When an ecologist talks about fieldwork, what do they really mean? I’ll share a few scenes from our forest dynamics project here in Puerto Rico for you, so you can see what a full day of work looks like.
We stay at a small field station in the rainforest, and wake up early to plan our day’s fieldwork. Here we are in the only dehumidified room with all our computer equipment, discussing where we need to hike, and preparing equipment to carry out with us. (Note one very important piece of equipment in the background – a lunch to eat in the forest!)
Today’s task includes measuring the diameter of several trees that have been ringed with metal dendrometer bands. These bands have indicators that move as the tree gets wider, letting us very accurately measure its growth over time. While we do measure the size of most trees with tapes, we also have this second dataset that tracks a smaller set of trees with more precision and at more time intervals.

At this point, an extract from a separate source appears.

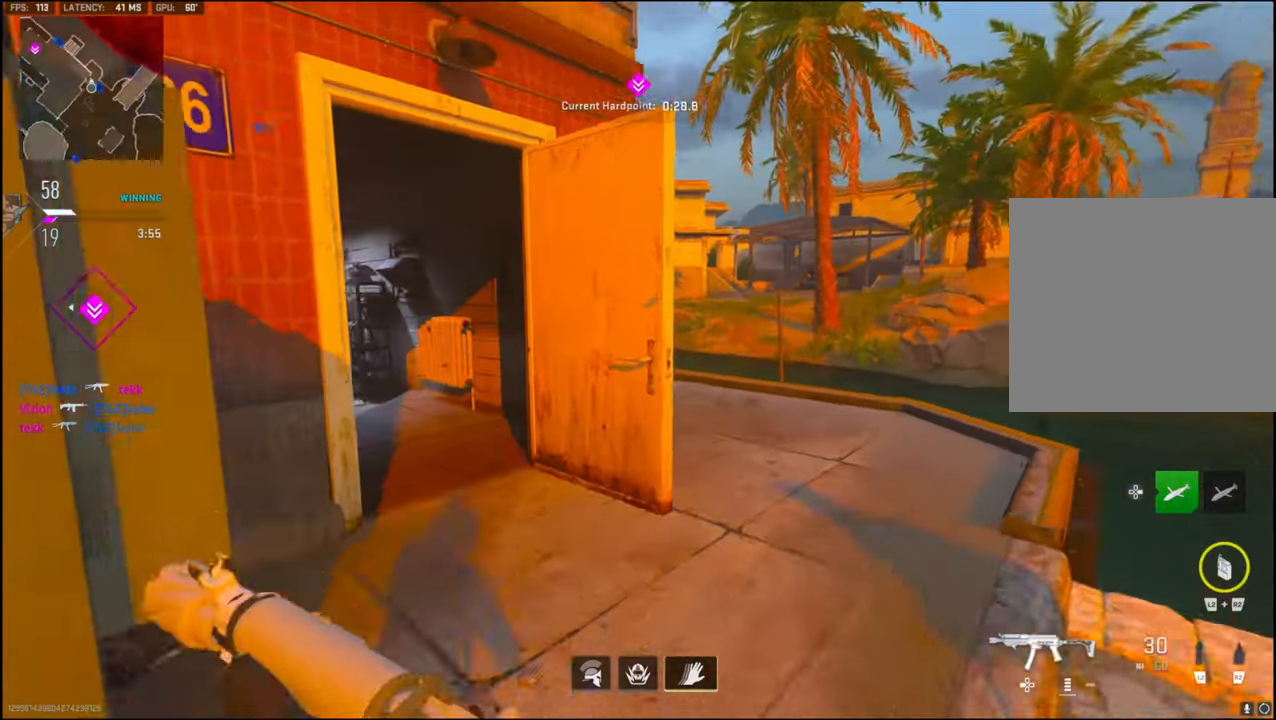
{"buttons": ["L1"], "left_stick": "up-right", "right_stick": "center", "events": [[66, "L3", "down"], [233, "L1", "down"], [283, "L3", "up"], [283, "left_stick", "up-right"], [466, "right_stick", "center"]]}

Here we are writing down some coordinate information for these trees so we can find them out in the forest. We’re also making notes about which several species we will need to flag for later leaf sampling.
We then spend part of the morning hiking out into the forest across streams, on top of large boulders, and over dead tree trunks. When we reach our site, we lay out 100-meter long transect lines that will help us locate plants. These lines are specified to run due north on a map. However, topographic contours don’t always agree – here we are walking near-parallel on the face of a very steep and muddy slope, trying not to break ourselves as we set up for measurements.
Sometimes we find large obstacles in our way, but we have to keep the lines straight, so the only correct solution is to go over the top!
We then walk down our lines, looking in a two-meter band for any plant with a stem with diameter greater than one centimeter at the ground. Two people make measurements, and one person records.
We used to record all our data in notebooks – but now we use a little computer. Most problems in our data come from transcription errors as numbers are transferred from measuring tape to voice to paper to datasheet, so this machine cuts out one step and saves us time.
This is slow work that requires a keen eye, good balance, and lots of patience. Little seedlings are often found hiding under downed leaves and stems of other plants, or nestled in nooks of large rocks. This Prestoea montana is easy – it’s not on a cliff, unlike a lot of the plants we had to find today.
After seven or eight hours, we start our hike home. Of course, tired eyes and feet often miss obstacles, like this little liana that caught my boot (and all of me). If we aren’t caught by the forest, we’re home before sunset and ready to clean ourselves off and prepare our data for another day in the field!